** Written problem A **
Which lines of the records contain the string "kern"? Copy each of them.

** Document segment **
What this means for you the TDI owner:

Many TDI owners are panicking and all bent out of shape over this news.  Just calm down.  The sky is not falling.  Your TDI car is still a good car that performs very well and gets excellent fuel mileage.  Its emissions are remarkably clean by any standard except perhaps the EPA NOX standard.   Even before the last recall VW TDI vehicles in the University of WV test were running much lower NOX emissions than previous generations of diesel engines.  For example, the 2013 Passat TDI had an average of .24 grams per mile of NOX.  Previous generations of TDI diesel engines were EPA certified at 1.0 gram per mile. The EPA standard is .05 grams per mile.  All other emission gasses were below the EPA limits in every test.

Some owners are worried about resale value. The resale value on your TDI might actually go up – especially if VW can’t sell any new ones for an extended period of time.  And if the values of diesel trucks are any indication, the vehicles with fewer emissions controls tend to hold their value better over time due to better fuel mileage and reliability.  In the short term resale value may go down, but these cars are already a great value and nothing has really changed that yet.

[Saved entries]

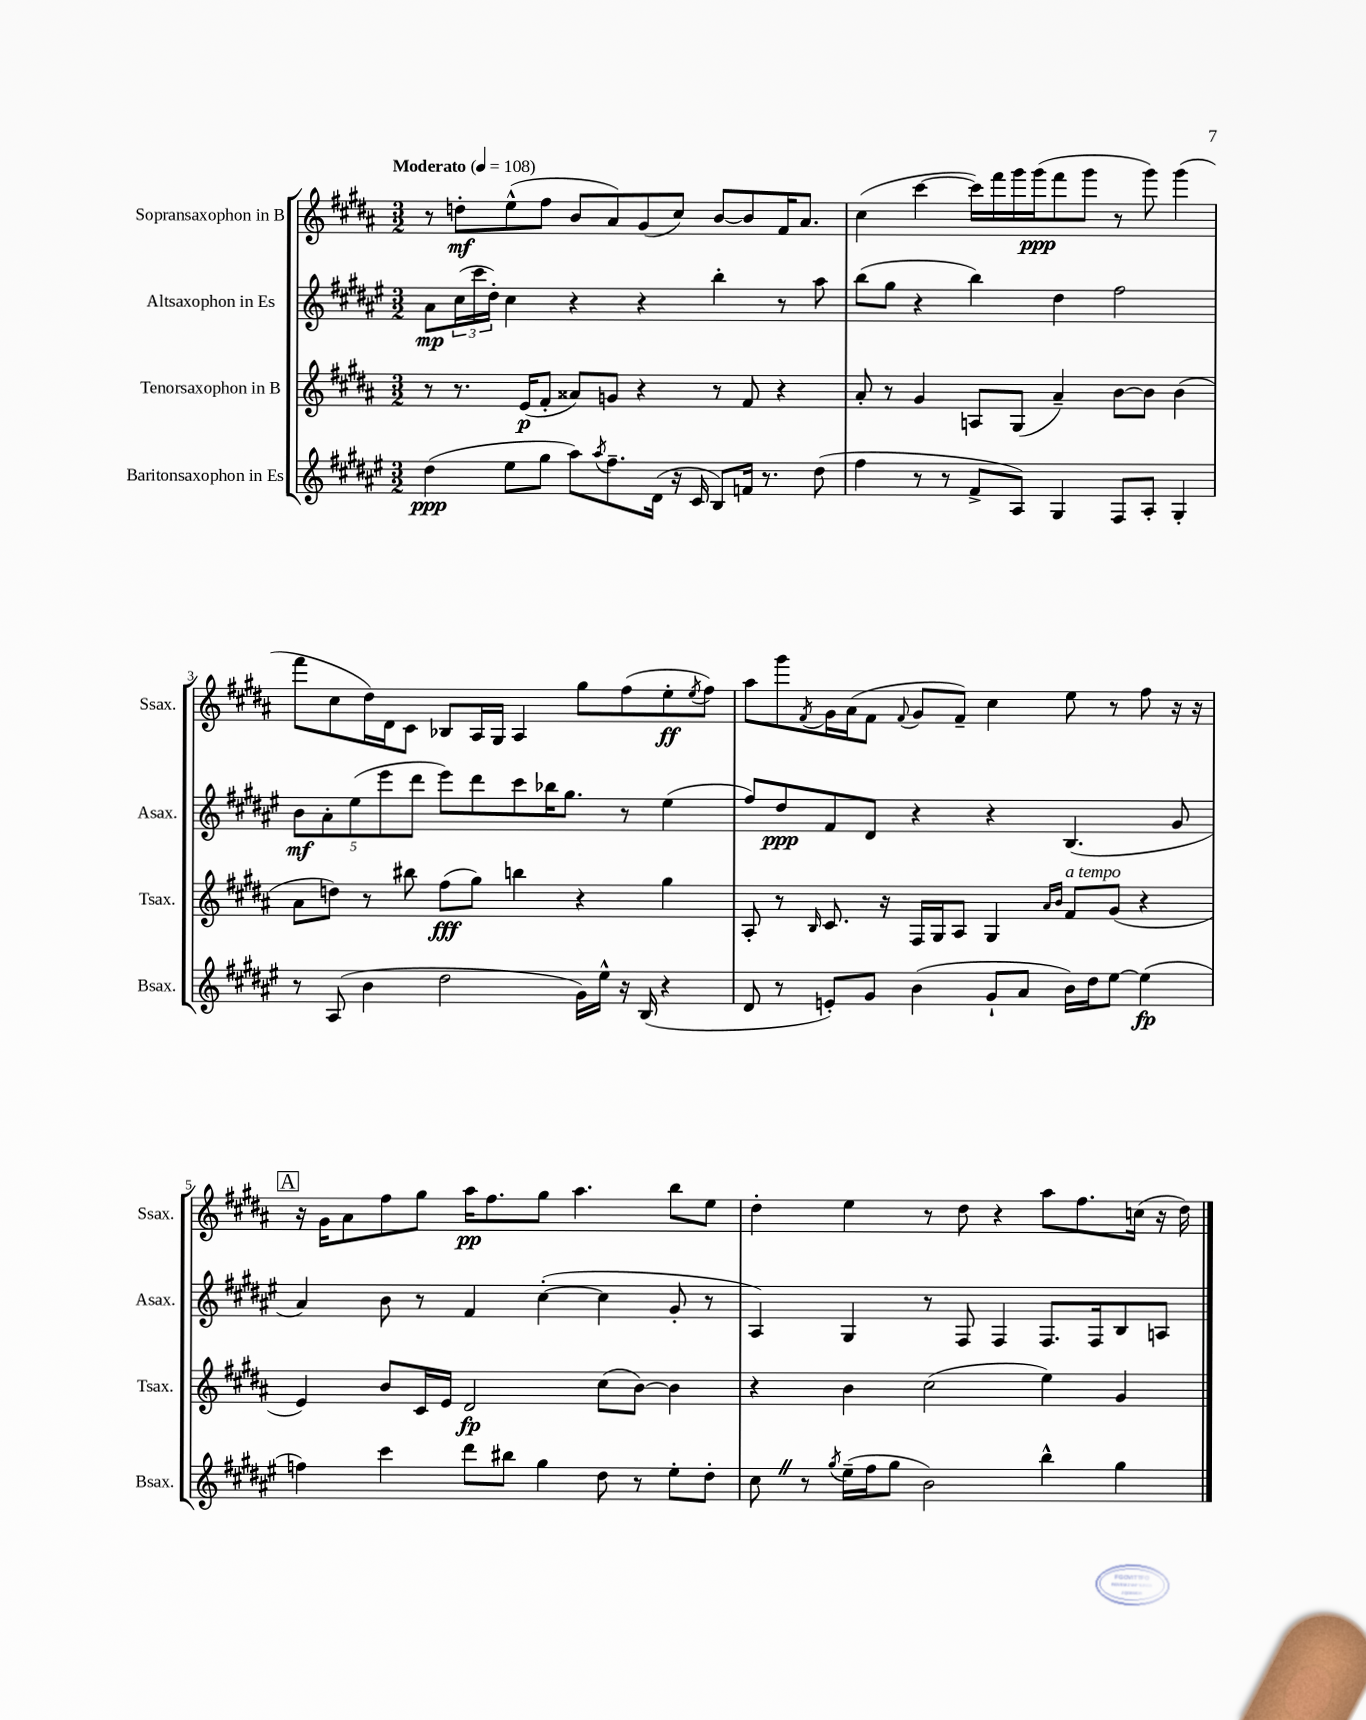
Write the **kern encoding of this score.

**kern	**dynam	**kern	**dynam	**kern	**dynam	**kern	**dynam
*part4	*part4	*part3	*part3	*part2	*part2	*part1	*part1
*staff4	*staff4	*staff3	*staff3	*staff2	*staff2	*staff1	*staff1
*I"Baritonsaxophon in Es	*	*I"Tenorsaxophon in B	*	*I"Altsaxophon in Es	*	*I"Sopransaxophon in B	*
*I'Bsax.	*	*I'Tsax.	*	*I'Asax.	*	*I'Ssax.	*
*clefG2	*	*clefG2	*	*clefG2	*	*clefG2	*
*k[f#c#g#d#a#e#]	*	*k[f#c#g#d#a#]	*	*k[f#c#g#d#a#e#]	*	*k[f#c#g#d#a#]	*
*M3/2	*	*M3/2	*	*M3/2	*	*M3/2	*
*MM108	*	*MM108	*	*MM108	*	*MM108	*
=1	=1	=1	=1	=1	=1	=1	=1
!	!	!	!	!	!	!LO:TX:a:B:t=Moderato	!
(4dd#\	ppp	8r	.	8a#\L	mp	8r	.
.	.	8.r	.	(24cc#\L	.	8ddn'\L	mf
.	.	.	.	24ccc#\	.	.	.
.	.	.	.	24dd#'\JJ)	.	.	.
8ee#\L	.	.	.	4cc#\	.	(8ee^^\	.
.	.	(16e/KL	p	.	.	.	.
8gg#\J	.	8f#'/J	.	.	.	8ff#\J	.
8aa#\L)	.	8a##X/L)	.	4r	.	8b/L	.
8qaa#/	.	.	.	.	.	.	.
8.ff#~\	.	8gn/J	.	.	.	8a#/)	.
.	.	4r	.	4r	.	(8g#/	.
(16d#\Jk	.	.	.	.	.	.	.
16r	.	.	.	.	.	8cc#/J)	.
16c#/	.	.	.	.	.	.	.
8B/L)	.	8r	.	4bb'\	.	[8b/L	.
16fn/Jk	.	8f#/	.	.	.	8b/]	.
8.r	.	.	.	.	.	.	.
.	.	4r	.	8r	.	16f#/K	.
.	.	.	.	.	.	8.a#/J	.
(8dd#\	.	.	.	8aa#\	.	.	.
=2	=2	=2	=2	=2	=2	=2	=2
4ff#\	.	8a#'/	.	(8bb\L	.	(4cc#\	.
.	.	8r	.	8gg#\J	.	.	.
8r	.	4g#/	.	4r	.	[4ccc#\	.
8r	.	.	.	.	.	.	.
8f#^/L	.	8An/L	.	4bb\)	.	16ccc#\LL])	.
.	.	.	.	.	.	16fff#\	.
8A#/J)	.	(8G#/J	.	.	.	16ggg#\	.
.	.	.	.	.	.	(16ggg#\J	ppp
4G#/	.	4a#~/)	.	4dd#\	.	8fff#\	.
.	.	.	.	.	.	8ggg#\J	.
8F#/L	.	[8b\L	.	2ff#\	.	8r	.
8A#'/J	.	8b\J]	.	.	.	8ggg#\)	.
4G#'/	.	(4b\	.	.	.	(4ggg#\	.
!!LO:LB:g=z
=3	=3	=3	=3	=3	=3	=3	=3
8r	.	8a#\L	.	10b\L	mf	8fff#\L	.
.	.	.	.	10a#'\	.	.	.
(8A#/	.	8ddn\J)	.	.	.	8cc#\	.
.	.	.	.	(10ee#\	.	.	.
4b\	.	8r	.	.	.	16dd#\L)	.
.	.	.	.	10eee#\	.	.	.
.	.	.	.	.	.	16d#\J	.
.	.	8bb#X\	.	.	.	8c#\J	.
.	.	.	.	10ddd#\J	.	.	.
2dd#\	.	(8ff#\L	fff	8eee#\L)	.	8B-X/L	.
.	.	8gg#\J)	.	8ddd#\	.	16A#/L	.
.	.	.	.	.	.	16G#/JJ	.
.	.	4bbn\	.	8ccc#\	.	4A#/	.
.	.	.	.	16bb-X\K	.	.	.
.	.	.	.	8.gg#\J	.	.	.
16g#\LL)	.	4r	.	.	.	8gg#\L	.
16ee#^^\JJ	.	.	.	.	.	.	.
16r	.	.	.	8r	.	(8ff#\	.
(16B/	.	.	.	.	.	.	.
4r	.	4gg#\	.	(4ee#\	.	8ee'\	ff
.	.	.	.	.	.	8qee/	.
.	.	.	.	.	.	8ff#\J)	.
=4	=4	=4	=4	=4	=4	=4	=4
8d#/	.	8A#'/	.	8ff#/L)	.	8aa#\L	.
8r	.	8r	.	8dd#/	ppp	8ggg#\	.
.	.	16qqB/	.	.	.	8qf#/	.
8en'/L)	.	8.c#/	.	8f#/	.	16g#\L	.
.	.	.	.	.	.	(16a#\J	.
8g#/J	.	.	.	8d#/J	.	8f#\J	.
.	.	16r	.	.	.	.	.
.	.	.	.	.	.	8qqf#/	.
(4b\	.	16F#/LL	.	4r	.	8g#/L	.
.	.	16G#/J	.	.	.	.	.
.	.	8A#/J	.	.	.	8f#~/J)	.
8g#`/L	.	4G#/	.	4r	.	4cc#\	.
8a#/J	.	.	.	.	.	.	.
.	.	16qqa#/LL	.	.	.	.	.
.	.	16qqb/JJ	.	.	.	.	.
!	!	!LO:TX:a:i:t=a tempo	!	!	!	!	!
16b\LL)	.	8f#/L	.	(4.B/	.	8ee\	.
16dd#\J	.	.	.	.	.	.	.
[8ee#\J	.	(8g#/J	.	.	.	8r	.
(4ee#\]	fp	4r	.	.	.	8ff#\	.
.	.	.	.	8g#/	.	16r	.
.	.	.	.	.	.	16r	.
!!LO:LB:g=z
!!LO:REH:place=s1:t=A
=5	=5	=5	=5	=5	=5	=5	=5
4ffn\)	.	4e/)	.	4a#/)	.	16r	.
.	.	.	.	.	.	16g#\KL	.
.	.	.	.	.	.	8a#\	.
4ccc#\	.	8b/L	.	8b\	.	8ff#\	.
.	.	16c#/L	.	8r	.	8gg#\J	.
.	.	16e/JJ	.	.	.	.	.
8ddd#\L	.	2d#/	fp	4f#/	.	16aa#\KL	pp
.	.	.	.	.	.	8.ff#\	.
8bb#X\J	.	.	.	.	.	.	.
4gg#\	.	.	.	([4cc#'\	.	8gg#\J	.
.	.	.	.	.	.	4.aa#\	.
8dd#\	.	(8cc#\L	.	4cc#\]	.	.	.
8r	.	[8b\J)	.	.	.	.	.
8ee#'\L	.	4b\]	.	8g#'/	.	8bb\L	.
8dd#'\J	.	.	.	8r	.	8ee\J	.
=6	=6	=6	=6	=6	=6	=6	=6
8cc#Z\	.	4r	.	4A#/)	.	4dd#'\	.
8r	.	.	.	.	.	.	.
8qgg#/	.	.	.	.	.	.	.
(16ee#~\LL	.	4b\	.	4G#/	.	4ee\	.
16ff#\J	.	.	.	.	.	.	.
8gg#\J	.	.	.	.	.	.	.
2b\)	.	(2cc#\	.	8r	.	8r	.
.	.	.	.	8F#/	.	8dd#\	.
.	.	.	.	4F#/	.	4r	.
4bb^^\	.	4ee\)	.	8.F#/L	.	8aa#\L	.
.	.	.	.	.	.	8.ff#\	.
.	.	.	.	16F#/k	.	.	.
4gg#\	.	4g#/	.	8B/	.	.	.
.	.	.	.	.	.	(16ccn\Jk	.
.	.	.	.	8An/J	.	16r	.
.	.	.	.	.	.	16dd#\)	.
==	==	==	==	==	==	==	==
*-	*-	*-	*-	*-	*-	*-	*-
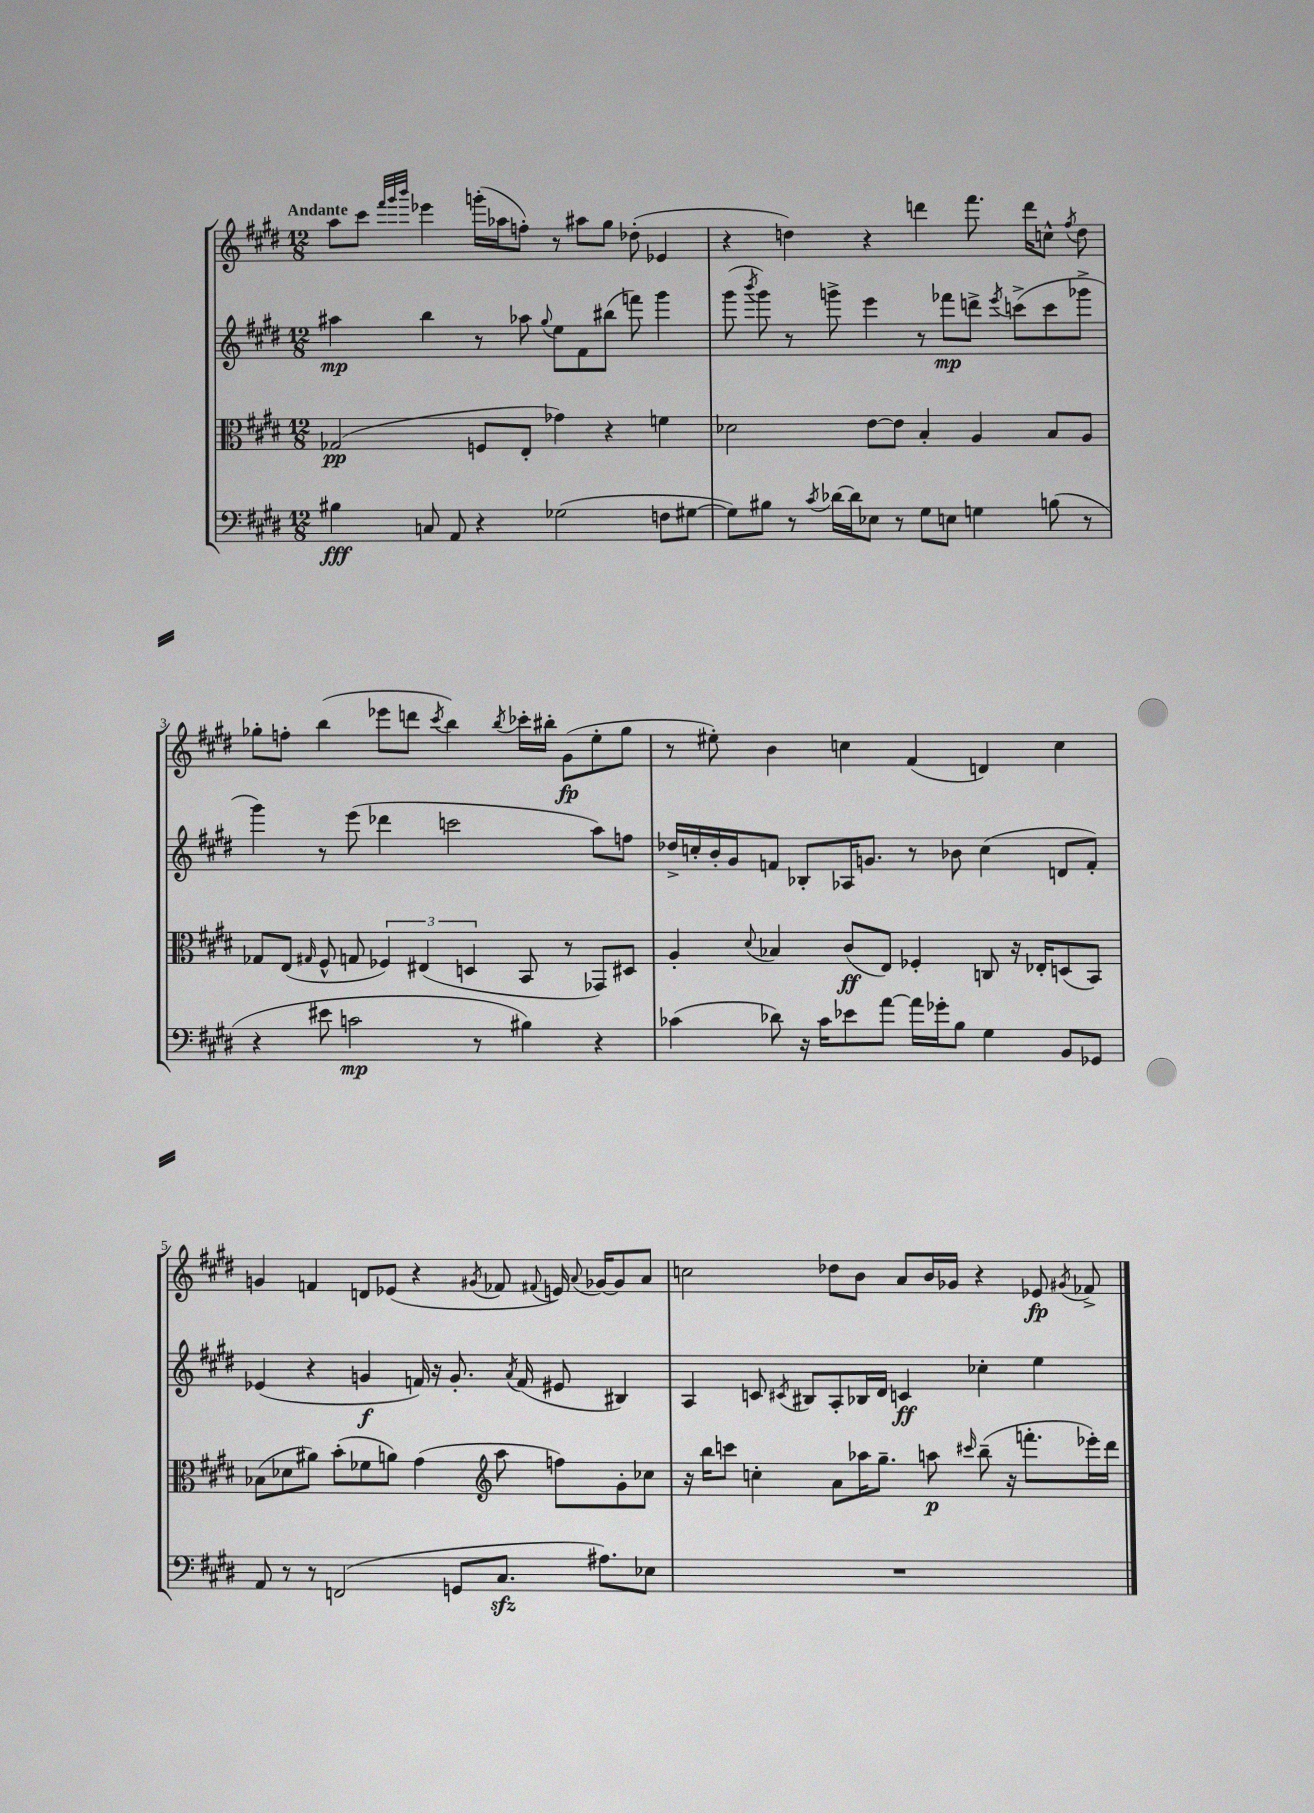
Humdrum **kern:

**kern	**dynam	**kern	**dynam	**kern	**dynam	**kern	**dynam
*part4	*part4	*part3	*part3	*part2	*part2	*part1	*part1
*staff4	*staff4	*staff3	*staff3	*staff2	*staff2	*staff1	*staff1
*clefF4	*	*clefC3	*	*clefG2	*	*clefG2	*
*k[f#c#g#d#]	*	*k[f#c#g#d#]	*	*k[f#c#g#d#]	*	*k[f#c#g#d#]	*
*M12/8	*	*M12/8	*	*M12/8	*	*M12/8	*
=1	=1	=1	=1	=1	=1	=1	=1
!	!	!	!	!	!	!LO:TX:a:B:t=Andante	!
4B#X\	fff	(2G-X/	pp	4aa#X\	mp	8aa\L	.
.	.	.	.	.	.	8ccc#\J	.
.	.	.	.	.	.	32qqfff#/LLL	.
.	.	.	.	.	.	32qqggg#/	.
.	.	.	.	.	.	32qqbbb/JJJ	.
8Cn/	.	.	.	4bb\	.	4eee-X\	.
8AA/	.	.	.	.	.	.	.
4r	.	8Fn/L	.	8r	.	(16gggn'\LL	.
.	.	.	.	.	.	16aa-X\J	.
.	.	8E'/J	.	8aa-X\	.	8ffn'\J)	.
.	.	.	.	8qqgg#/	.	.	.
(2G-X\	.	4g-X\)	.	8ee\L	.	8r	.
.	.	.	.	8f#\	.	8aa#X\L	.
.	.	4r	.	(8bb#X\J	.	8gg#\J	.
.	.	.	.	8fffn\)	.	(8dd-X'\	.
8Fn\L	.	4fn\	.	4ggg#\	.	4e-X/	.
[8G#X\J	.	.	.	.	.	.	.
=2	=2	=2	=2	=2	=2	=2	=2
8G#\L])	.	2d-X\	.	(8ggg#\	.	4r	.
.	.	.	.	8qbbb/	.	.	.
8B#X\J	.	.	.	8ggg#\)	.	.	.
8r	.	.	.	8r	.	4ddn\)	.
8qc#/	.	.	.	.	.	.	.
[16d-X\LL	.	.	.	8gggn^\	.	.	.
16d-\J]	.	.	.	.	.	.	.
8E-X\J	.	[8e\L	.	4eee\	.	4r	.
8r	.	8e\J]	.	.	.	.	.
8G#\L	.	4B'/	.	8r	.	4dddn\	.
8En\J	.	.	.	8fff-X\L	mp	.	.
4Gn\	.	4A/	.	8dddn^\J	.	8.fff#\	.
.	.	.	.	8qeee/	.	.	.
.	.	.	.	(8cccn^\L	.	.	.
.	.	.	.	.	.	16ddd\KL	.
(8Bn\	.	8B/L	.	8ccc\	.	8ccn^^\J	.
.	.	.	.	.	.	8qff#/	.
8r	.	8A/J	.	8ggg-X^\J	.	8dd\	.
!!LO:LB:g=z
=3	=3	=3	=3	=3	=3	=3	=3
4r	.	8G-X/L	.	4ggg#\)	.	8gg-X'\L	.
.	.	(8E/J	.	.	.	8ffn'\J	.
.	.	16qqG#X/	.	.	.	.	.
8e#X\	.	8F#^^/	.	8r	.	(4bb\	.
2cn\	mp	8Gn/	.	(8eee\	.	.	.
.	.	6F-X/)	.	4ddd-X\	.	8eee-X\L	.
.	.	.	.	.	.	8dddn\J	.
.	.	(6E#X/	.	.	.	.	.
.	.	.	.	.	.	8qccc#/	.
.	.	.	.	2cccn\	.	4bb\)	.
.	.	6Dn/	.	.	.	.	.
8r	.	.	.	.	.	.	.
.	.	.	.	.	.	8qbb/	.
4B#X\)	.	8BB/	.	.	.	16ccc-X'\LL	.
.	.	.	.	.	.	16bb#X'\JJ	.
.	.	8r	.	.	.	(8g#\L	fp
4r	.	8GG-X/L)	.	8aa\L)	.	8ee'\	.
.	.	8D#X/J	.	8ffn\J	.	8gg-\J	.
=4	=4	=4	=4	=4	=4	=4	=4
(4c-X\	.	4A'/	.	16dd-X^/LL	.	8r	.
.	.	.	.	16ccn'/	.	.	.
.	.	.	.	16b'/	.	8ee#X'\)	.
.	.	.	.	16g#/J	.	.	.
.	.	8qqd#/	.	.	.	.	.
8d-X\)	.	4B-X/	.	8fn/J	.	4b\	.
16r	.	.	.	8B-X'/L	.	.	.
16c-\KL	.	.	.	.	.	.	.
8e-X\	.	(8c#/L	ff	16A-X/K	.	4ccn\	.
.	.	.	.	8.gn/J	.	.	.
[8a\J	.	8E/J)	.	.	.	.	.
16a\LL]	.	4F-X'/	.	8r	.	(4f#/	.
16g-X'\J	.	.	.	.	.	.	.
8B\J	.	.	.	8b-X\	.	.	.
4G#\	.	8Cn/	.	(4cc\	.	4dn/)	.
.	.	16r	.	.	.	.	.
.	.	16E-X'/KL	.	.	.	.	.
8BB/L	.	(8Dn/	.	8dn/L	.	4cc\	.
8GG-X/J	.	8BB/J)	.	8f'/J)	.	.	.
!!LO:LB:g=z
=5	=5	=5	=5	=5	=5	=5	=5
8AA/	.	(8B-X\L	.	(4e-X/	.	4gn/	.
8r	.	8d-X\	.	.	.	.	.
8r	.	8a#X\J)	.	4r	.	4fn/	.
(2FFn/	.	(8b'\L	.	.	.	.	.
.	.	8f-X\	.	4gn/	f	8dn/L	.
.	.	8an\J)	.	.	.	(8e-X/J	.
.	.	(4g#\	.	16fn/)	.	4r	.
.	.	.	.	16r	.	.	.
8GGn/L	.	.	.	8.g'/	.	.	.
*	*	*clefG2	*	*	*	*	*
.	.	.	.	.	.	8qg#X/	.
8.C#zz/J	.	8aa\	.	.	.	8f-X/	.
.	.	.	.	8qa/	.	.	.
.	.	.	.	(16f/	.	.	.
.	.	.	.	.	.	8qqf#X/	.
.	.	8ffn\L)	.	8e#X/	.	16en/)	.
.	.	.	.	.	.	8qqa/	.
8.A#X\L)	.	.	.	.	.	[16g-X/KL	.
.	.	8g#'\	.	4B#X/)	.	8g-/]	.
8E-X\J	.	8cc-X\J	.	.	.	8a/J	.
=6	=6	=6	=6	=6	=6	=6	=6
1.r	.	16r	.	4A/	.	2ccn\	.
.	.	16bb\KL	.	.	.	.	.
.	.	8cccn\J	.	.	.	.	.
.	.	4ccn'\	.	8cn/	.	.	.
.	.	.	.	8qc#X/	.	.	.
.	.	.	.	8B#X/L	.	.	.
.	.	8a\L	.	8A'/	.	8dd-X\L	.
.	.	16aa-X\K	.	16B-X/L	.	8b\J	.
.	.	8.gg#~\J	.	16d#/JJ	.	.	.
.	.	.	.	4cn/	ff	8a/L	.
.	.	8aan\	p	.	.	16b/L	.
.	.	.	.	.	.	16g-X/JJ	.
.	.	16qqccc#X/	.	.	.	.	.
.	.	(8bb~\	.	4cc-X'\	.	4r	.
.	.	16r	.	.	.	.	.
.	.	8.fffn'\L	.	.	.	.	.
.	.	.	.	4ee\	.	8e-X/	fp
.	.	.	.	.	.	8qg#X/	.
.	.	16eee-X'\L)	.	.	.	8f-X^/	.
.	.	16ddd#\JJ	.	.	.	.	.
==	==	==	==	==	==	==	==
*-	*-	*-	*-	*-	*-	*-	*-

** Written problem B **
Can you rewrite the passage about TDI owners from "Many TDI owners are panicking" up to and including "in every test.", with "panicking" replaced by "fretting"?

** Task solution A **
Write the **kern encoding of this score.
**kern	**dynam	**kern	**dynam	**kern	**dynam	**kern	**dynam
Humdrum **kern:
**kern	**dynam	**kern	**dynam	**kern	**dynam	**kern	**dynam

** Task solution B **
Many TDI owners are fretting and all bent out of shape over this news.  Just calm down.  The sky is not falling.  Your TDI car is still a good car that performs very well and gets excellent fuel mileage.  Its emissions are remarkably clean by any standard except perhaps the EPA NOX standard.   Even before the last recall VW TDI vehicles in the University of WV test were running much lower NOX emissions than previous generations of diesel engines.  For example, the 2013 Passat TDI had an average of .24 grams per mile of NOX.  Previous generations of TDI diesel engines were EPA certified at 1.0 gram per mile. The EPA standard is .05 grams per mile.  All other emission gasses were below the EPA limits in every test.